August 20, 2019

Are you worried about RTI? Do you know what it is?

As from 6th April 2013 all employers will need to tell HMRC every time they pay someone. This is known as Real Time Information (RTI). Whether it is the usual staff getting their monthly pay, or a casual member of staff getting cash for helping you out for a couple of days, the taxman needs to know.

If you run your own payroll, the chances are you are using software to do the calculations. It is likely that it will also file the necessary forms on line for you but it is worth checking.

The logic behind this change is that HMRC will be able to link multiple employments together as they are happening and make sure the correct tax code is being used. This should stop so many employees getting bills sometime 3 years after the tax year in question. The other benefit to the taxman is they know how much you should be sending them each month so, if you don’t pay, they know how much to chase you for!

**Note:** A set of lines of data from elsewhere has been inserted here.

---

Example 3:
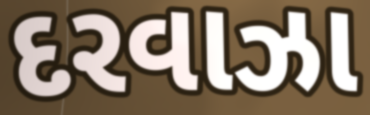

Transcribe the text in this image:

દરવાઝા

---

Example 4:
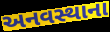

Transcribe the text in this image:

અનવસ્થાના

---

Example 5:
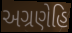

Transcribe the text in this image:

અગ્રણેહિ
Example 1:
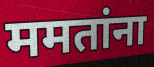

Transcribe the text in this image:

ममतांना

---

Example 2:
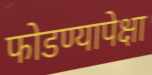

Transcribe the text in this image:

फोडण्यापेक्षा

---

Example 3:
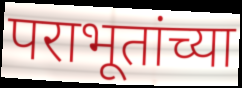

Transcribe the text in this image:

पराभूतांच्या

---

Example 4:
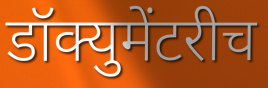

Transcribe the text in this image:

डॉक्युमेंटरीच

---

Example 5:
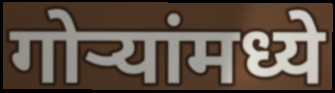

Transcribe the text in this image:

गोऱ्यांमध्ये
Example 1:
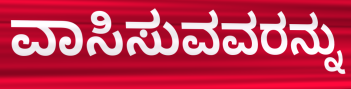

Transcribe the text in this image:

ವಾಸಿಸುವವರನ್ನು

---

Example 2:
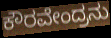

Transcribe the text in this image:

ಕೌರವೇಂದ್ರನು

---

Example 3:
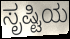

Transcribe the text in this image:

ಸೃಷ್ಟಿಯ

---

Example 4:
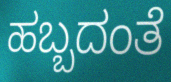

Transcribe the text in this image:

ಹಬ್ಬದಂತೆ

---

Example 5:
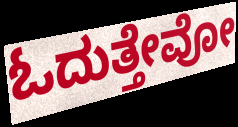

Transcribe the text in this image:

ಓದುತ್ತೇವೋ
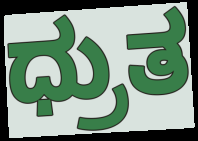
ಧ್ರುತ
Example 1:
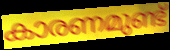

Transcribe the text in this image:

The emphasis will again be put on the employer to ensure that the employee is entitled to work in the UK. For new employees, HMRC suggest seeing a copy of the passport to confirm name, date of birth and help towards a right to work in the UK. If a potential member of staff does not have a passport, HMRC suggest a birth certificate as an alternative. That is all very well unless the female in question has got married. How do you then match the name to the individual without marriage certificates etc? There are alternative documents that can be produced, but does someone turning up for a day’s work carry these papers about as well as their National Insurance number – they may need to in future.

Once the individual is set up within a payroll system, the operation should be straightforward. It’s a bit like sending HMRC a copy of the payslip each time you work out pay as well as giving one to the employee. If it is a casual worker who gets paid cash at the end of the day, it is up to you to work out the correct figure to pay. In a very few cases such as this one, you can send the copy of the payment details through to HMRC within 7 days of making the payment. Most other cases you need to tell them on or before the date the payment is made.

How many hours do you work ?

As part of the new regime that HMRC are bringing in for payroll know as RTI (Real Time Information) you will need to declare whether each employee does under 16 hours, 16 – 30 or over 30 per week or is an occasional worker. As a business owner, you may well do over 30, but how many do you get paid for?

 

At minimum wage (currently £6.19 per hour) you would need to be taking a salary of £9,657 to meet this hourly rate on 30 hours per week. If you are a director of a company, it may be that your company recognises your efforts by paying you a dividend depending on the profitability of the company. Even if it does not have the cash to pay you at the time, it may reserve the funds by adding it to the amount the company owes you. This is not uncommon. Dividends do not attract National Insurance whereas salary does.

 

So, is this a ploy by HMRC to ensure that company directors are getting a fair wage or will they start chasing those companies that primarily pay their directors by way of dividends on their shareholdings?

 

The good news is there is another box to tick which says the hours are unspecified. As a director you may choose how many or how few you work so this sounds like a more accurate answer.

 

If you employ your children during the school holidays to create PowerPoint slides, help with your web site, proof read the book or reports you have written, they would be counted as ‘occasional’ workers so must go on the payroll, but you don’t have to pay them every month. Remember this is an allowable expense of the business and will reduce the tax bill whether you are a sole trader or a limited company unless – of course – you pay them a huge salary. The minimum wage for under 18s is £3.68 per hour.